Google Putting ‘Finishing Touches’ on iOS Maps App

Google has been rumored to be preparing to return its Maps application for the iPhone and iPad.

Recent reports suggest that the searching giant s is putting the final touches on its Maps app for iOS running devices. Photo: Steve Garfield/Flickr

The head-to-head battle between Apple Inc. and Google Inc. in mobile market is drawing nearer as Google Inc. is putting the final touches on its Maps app for iOS before submitting it to Apple’s iTunes for approval.

According to The Wall Street Journal, the software, which is already being tested by Google specialist, is “expected to contain” turn-by-turn navigation, just like its Android counterpart.

The new feature was said to be one of the main sticking points in negotiations between the two giants that led to the Cupertino based company creating its own mapping software.

The news comes  a few days after Nokia announced that it has developed its own maps offering for iOS called Here Maps. The mentioned software, believed to compete with Apple’s homegrown mapping app, will be released in the next few weeks.

“We believe Google Maps are the most comprehensive, accurate and easy-to-use maps in the world,” a Google spokesperson commented on the issue.

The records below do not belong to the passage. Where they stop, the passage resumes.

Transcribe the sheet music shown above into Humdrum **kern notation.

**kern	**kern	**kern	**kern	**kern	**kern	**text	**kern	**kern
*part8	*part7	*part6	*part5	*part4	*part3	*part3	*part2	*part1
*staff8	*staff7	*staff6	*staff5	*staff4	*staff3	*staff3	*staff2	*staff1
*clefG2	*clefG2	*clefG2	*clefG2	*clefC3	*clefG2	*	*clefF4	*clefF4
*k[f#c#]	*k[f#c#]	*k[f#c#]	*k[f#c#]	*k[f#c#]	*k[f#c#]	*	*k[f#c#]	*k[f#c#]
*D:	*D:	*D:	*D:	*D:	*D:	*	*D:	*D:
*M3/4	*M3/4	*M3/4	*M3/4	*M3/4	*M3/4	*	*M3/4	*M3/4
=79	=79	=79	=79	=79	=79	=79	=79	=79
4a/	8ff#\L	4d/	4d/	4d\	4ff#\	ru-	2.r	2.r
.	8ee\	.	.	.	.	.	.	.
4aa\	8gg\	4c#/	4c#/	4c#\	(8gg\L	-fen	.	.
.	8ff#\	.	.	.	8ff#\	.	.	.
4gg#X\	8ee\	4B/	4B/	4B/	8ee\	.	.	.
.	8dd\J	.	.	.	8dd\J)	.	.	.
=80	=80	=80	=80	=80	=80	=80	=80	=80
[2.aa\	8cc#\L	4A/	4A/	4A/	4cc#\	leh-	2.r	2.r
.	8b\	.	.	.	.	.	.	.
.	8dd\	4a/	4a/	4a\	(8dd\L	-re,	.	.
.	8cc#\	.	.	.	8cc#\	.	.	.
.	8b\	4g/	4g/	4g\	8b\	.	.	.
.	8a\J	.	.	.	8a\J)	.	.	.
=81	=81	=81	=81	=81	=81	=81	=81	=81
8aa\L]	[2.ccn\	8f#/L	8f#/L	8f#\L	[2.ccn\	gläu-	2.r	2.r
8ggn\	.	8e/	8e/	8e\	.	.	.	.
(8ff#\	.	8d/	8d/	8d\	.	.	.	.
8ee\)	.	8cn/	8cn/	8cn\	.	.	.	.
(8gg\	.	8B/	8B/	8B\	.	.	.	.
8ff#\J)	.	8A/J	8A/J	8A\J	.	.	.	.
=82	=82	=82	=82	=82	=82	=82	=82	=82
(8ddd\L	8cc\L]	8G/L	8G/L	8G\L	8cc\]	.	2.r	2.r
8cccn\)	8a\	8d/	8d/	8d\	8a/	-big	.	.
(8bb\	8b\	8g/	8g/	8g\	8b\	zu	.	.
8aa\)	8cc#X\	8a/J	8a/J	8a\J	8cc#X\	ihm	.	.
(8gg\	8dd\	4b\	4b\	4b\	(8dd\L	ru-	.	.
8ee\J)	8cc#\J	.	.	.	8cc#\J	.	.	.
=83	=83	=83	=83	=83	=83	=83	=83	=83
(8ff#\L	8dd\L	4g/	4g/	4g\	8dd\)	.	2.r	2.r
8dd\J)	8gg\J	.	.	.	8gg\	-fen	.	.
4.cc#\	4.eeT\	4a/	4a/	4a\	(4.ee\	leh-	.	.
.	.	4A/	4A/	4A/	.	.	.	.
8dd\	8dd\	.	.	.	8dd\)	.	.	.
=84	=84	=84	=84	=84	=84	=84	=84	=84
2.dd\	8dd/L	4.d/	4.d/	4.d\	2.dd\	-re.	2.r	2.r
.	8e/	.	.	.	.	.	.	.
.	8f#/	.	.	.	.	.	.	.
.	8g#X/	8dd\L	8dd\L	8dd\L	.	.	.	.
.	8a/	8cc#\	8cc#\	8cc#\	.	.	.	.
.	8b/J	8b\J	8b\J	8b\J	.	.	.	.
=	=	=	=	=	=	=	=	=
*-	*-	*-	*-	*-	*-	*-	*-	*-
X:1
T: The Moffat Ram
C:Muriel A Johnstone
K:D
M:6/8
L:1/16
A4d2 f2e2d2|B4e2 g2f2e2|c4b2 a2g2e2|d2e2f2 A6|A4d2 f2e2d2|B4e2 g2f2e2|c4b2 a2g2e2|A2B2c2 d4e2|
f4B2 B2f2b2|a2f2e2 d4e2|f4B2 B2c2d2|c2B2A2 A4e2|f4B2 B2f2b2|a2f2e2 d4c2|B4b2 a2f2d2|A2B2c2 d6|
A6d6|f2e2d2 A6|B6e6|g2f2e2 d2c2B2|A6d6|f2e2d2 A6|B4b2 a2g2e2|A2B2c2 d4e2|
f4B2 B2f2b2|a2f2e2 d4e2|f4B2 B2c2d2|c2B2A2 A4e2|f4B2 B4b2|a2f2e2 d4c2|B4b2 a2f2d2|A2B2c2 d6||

“Our goal is to make Google Maps available to everyone who wants to use it, regardless of device, browser, or operating system,” he added.

Meanwhile, an Apple spokesman refused to reveal any details considering apps that haven’t been submitted for approval. The iPhone maker has recently approved some new or updated Google apps.

However, the company’s insiders told reporters earlier this month they were not optimistic that the iOS Google Maps app, when finished, would ever see the light of day.

The comments can be easily explained by the fact that Google’s expected software for Apple devices is the latest in a maps-applications fracas between the companies, which are constantly competing in everything starting from mobile devices to digital-media sales.

Maps apps are considered to be one of the most important elements in the future of computing as they will power the next-generation mobile apps that help people find places to visit and where to shop, among other things.

This September saw the release of the highly anticipated iPhone and iPad software called iOS 6 that included a Google Maps app that was preinstalled on its mobile devices with Apple’s own mapping software.

The Californian company also removed Google’s YouTube video app, which similarly had been preinstalled on all of the devices. Both preinstalled Google apps had been built by Apple with Google data.

Unfortunately for the giant, numerous consumers complained Apple’s version was riddled with inaccurate data, as Google’s transit-based directions, were severely limited in the new Apple software.

Which is more, many locations around the world were either populated with inaccurate data about local points of interest, or simply missing.

Apple’s CEO Tim Cook even had to apologize for the company’s crappy version of maps application. “At Apple, we strive to make world-class products that deliver the best experience possible to our customers,” he wrote on Apple’s official website.

“With the launch of our new Maps last week, we fell short on this commitment. We are extremely sorry for the frustration this has caused our customers and we are doing everything we can to make Maps better.”

Google’s Executive Chairman Eric Schmidt said at the time that Apple users shouldn’t expect to get the Google Maps app back any time soon.

“In my opinion it would have been better to retain our maps,” he reportedly told reporters. “It’s their decision, I’ll let them describe it.”